Ocurrió un día como hoy hace 219 años. En palabras de Ricardo Rojas en Historia de la literatura argentina, Ascasubi llegó al mundo “sobre el salvaje lecho del herbazal pampeano”.
La aventura que rodeó su nacimiento marcó su vida. Además de poeta gauchesco, Ascasubi fue periodista, militar, político y diplomático. También se hizo tiempo para emprender.
Durante su adolescencia comenzó a viajar por el territorio nacional, América y Europa y ejerció distintos oficios.
Unitario y feroz detractor de Juan Manuel de Rosas, participó en contiendas civiles a las órdenes de Gregorio Aráoz de Lamadrid y de Juan Galo de Lavalle.
Estuvo preso.

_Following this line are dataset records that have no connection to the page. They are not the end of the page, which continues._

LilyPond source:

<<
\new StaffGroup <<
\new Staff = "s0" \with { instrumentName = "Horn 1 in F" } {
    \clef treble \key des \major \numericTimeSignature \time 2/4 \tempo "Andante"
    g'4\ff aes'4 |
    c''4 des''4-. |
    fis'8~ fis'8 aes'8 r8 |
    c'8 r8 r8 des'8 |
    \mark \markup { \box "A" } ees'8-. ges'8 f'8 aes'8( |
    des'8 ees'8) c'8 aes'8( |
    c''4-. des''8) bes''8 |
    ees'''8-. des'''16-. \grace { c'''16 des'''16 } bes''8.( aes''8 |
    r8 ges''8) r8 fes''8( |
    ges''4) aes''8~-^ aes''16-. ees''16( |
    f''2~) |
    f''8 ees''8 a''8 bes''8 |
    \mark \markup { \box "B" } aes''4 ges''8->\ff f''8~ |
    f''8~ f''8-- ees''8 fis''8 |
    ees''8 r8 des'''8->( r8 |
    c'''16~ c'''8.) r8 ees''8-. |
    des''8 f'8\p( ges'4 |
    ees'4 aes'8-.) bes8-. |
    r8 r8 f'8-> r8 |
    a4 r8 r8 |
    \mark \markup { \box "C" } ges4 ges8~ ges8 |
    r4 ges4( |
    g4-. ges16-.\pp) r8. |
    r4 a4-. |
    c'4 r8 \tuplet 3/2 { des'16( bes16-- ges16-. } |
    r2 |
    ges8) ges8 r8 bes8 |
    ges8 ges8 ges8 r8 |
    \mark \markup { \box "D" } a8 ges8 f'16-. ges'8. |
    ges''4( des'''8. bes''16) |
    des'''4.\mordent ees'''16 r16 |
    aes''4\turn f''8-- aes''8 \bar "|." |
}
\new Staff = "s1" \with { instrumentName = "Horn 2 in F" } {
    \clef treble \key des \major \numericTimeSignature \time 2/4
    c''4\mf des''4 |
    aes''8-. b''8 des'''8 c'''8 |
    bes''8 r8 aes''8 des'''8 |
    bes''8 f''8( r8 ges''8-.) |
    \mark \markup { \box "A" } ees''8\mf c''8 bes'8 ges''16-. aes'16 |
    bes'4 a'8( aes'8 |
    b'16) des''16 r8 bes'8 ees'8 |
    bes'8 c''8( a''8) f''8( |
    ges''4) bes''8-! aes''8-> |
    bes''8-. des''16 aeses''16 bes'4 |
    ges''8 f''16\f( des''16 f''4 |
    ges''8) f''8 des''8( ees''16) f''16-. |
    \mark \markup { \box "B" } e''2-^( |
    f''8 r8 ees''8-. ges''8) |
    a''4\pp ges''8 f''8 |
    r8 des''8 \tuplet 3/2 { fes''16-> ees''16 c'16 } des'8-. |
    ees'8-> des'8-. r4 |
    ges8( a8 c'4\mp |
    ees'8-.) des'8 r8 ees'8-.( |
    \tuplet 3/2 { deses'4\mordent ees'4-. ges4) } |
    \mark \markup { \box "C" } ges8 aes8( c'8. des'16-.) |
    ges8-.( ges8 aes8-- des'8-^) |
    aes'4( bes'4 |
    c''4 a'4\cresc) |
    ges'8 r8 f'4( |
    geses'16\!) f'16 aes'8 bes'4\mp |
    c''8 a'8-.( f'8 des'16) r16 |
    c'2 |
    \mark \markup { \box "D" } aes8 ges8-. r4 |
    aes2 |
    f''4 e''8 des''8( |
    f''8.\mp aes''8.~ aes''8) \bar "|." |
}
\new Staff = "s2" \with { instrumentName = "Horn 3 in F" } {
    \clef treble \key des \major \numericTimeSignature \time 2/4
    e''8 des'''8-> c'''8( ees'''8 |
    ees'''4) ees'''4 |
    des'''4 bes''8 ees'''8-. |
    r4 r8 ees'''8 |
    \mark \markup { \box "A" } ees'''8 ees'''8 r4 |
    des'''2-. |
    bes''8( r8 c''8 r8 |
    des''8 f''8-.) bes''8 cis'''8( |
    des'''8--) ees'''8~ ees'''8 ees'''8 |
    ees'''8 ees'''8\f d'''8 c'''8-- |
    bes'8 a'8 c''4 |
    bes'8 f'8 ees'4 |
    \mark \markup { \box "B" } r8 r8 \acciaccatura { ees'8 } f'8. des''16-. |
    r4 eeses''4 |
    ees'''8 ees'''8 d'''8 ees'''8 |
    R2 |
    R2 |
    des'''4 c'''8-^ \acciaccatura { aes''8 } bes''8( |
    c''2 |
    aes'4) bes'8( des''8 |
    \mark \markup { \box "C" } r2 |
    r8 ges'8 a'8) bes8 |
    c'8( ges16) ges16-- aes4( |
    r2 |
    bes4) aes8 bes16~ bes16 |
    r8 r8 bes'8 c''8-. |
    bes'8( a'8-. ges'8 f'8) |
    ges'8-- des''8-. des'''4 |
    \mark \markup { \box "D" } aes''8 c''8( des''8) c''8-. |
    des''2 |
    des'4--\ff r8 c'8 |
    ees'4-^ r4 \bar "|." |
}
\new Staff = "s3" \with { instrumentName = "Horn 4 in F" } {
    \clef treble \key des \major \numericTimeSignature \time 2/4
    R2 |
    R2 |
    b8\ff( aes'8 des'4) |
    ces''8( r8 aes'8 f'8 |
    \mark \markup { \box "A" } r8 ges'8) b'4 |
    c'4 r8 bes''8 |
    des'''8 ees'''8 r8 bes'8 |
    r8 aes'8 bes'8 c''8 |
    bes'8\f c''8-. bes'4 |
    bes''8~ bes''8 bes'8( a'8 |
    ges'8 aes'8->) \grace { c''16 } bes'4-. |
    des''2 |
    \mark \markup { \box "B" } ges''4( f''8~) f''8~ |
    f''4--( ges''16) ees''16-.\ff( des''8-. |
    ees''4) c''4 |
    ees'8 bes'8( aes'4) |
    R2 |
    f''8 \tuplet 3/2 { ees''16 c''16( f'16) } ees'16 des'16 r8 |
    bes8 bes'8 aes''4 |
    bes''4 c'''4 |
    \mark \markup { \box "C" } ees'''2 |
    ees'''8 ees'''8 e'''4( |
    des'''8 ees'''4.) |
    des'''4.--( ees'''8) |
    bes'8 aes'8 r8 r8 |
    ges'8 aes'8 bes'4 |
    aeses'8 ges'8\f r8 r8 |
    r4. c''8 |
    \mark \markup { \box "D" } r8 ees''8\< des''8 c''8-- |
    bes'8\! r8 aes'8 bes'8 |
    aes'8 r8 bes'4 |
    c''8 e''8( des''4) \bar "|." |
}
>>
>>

En 1832 huyó a Montevideo, Uruguay. Pasó dos décadas en el país vecino, donde fabricó pan e hizo dinero, parte de cual usó para fondear acciones de los generales unitarios.
Paulatinamente afirmó sus cualidades de poeta gauchesco y en 1846 dio a conocer su obra Paulino Lucero.
Cuando Justo José de Urquiza se pronunció contra Rosas, se incorporó al Ejército Grande como ayudante de campo. Luego fue edecán del general entrerriano, quien lo ascendió a coronel después de la batalla de Caseros. Ascasubi peleó con la espada y la pluma para animar a los soldados.
A partir de 1860 y hasta su muerte en Buenos Aires, el 17 de noviembre de 1875, fue y vino de Europa. En París, Francia, se vinculó con celebridades de la literatura y la política.
Ascasubi fue el primero de los grandes poetas gauchescos y su labor le abrió camino al Fausto de Estanislao del Campo y al Martín Fierro de José Hernández.
Su vida y su obra forman parte del patrimonio cultural de Bell Ville y constituyen un motivo de orgullo para toda la comunidad.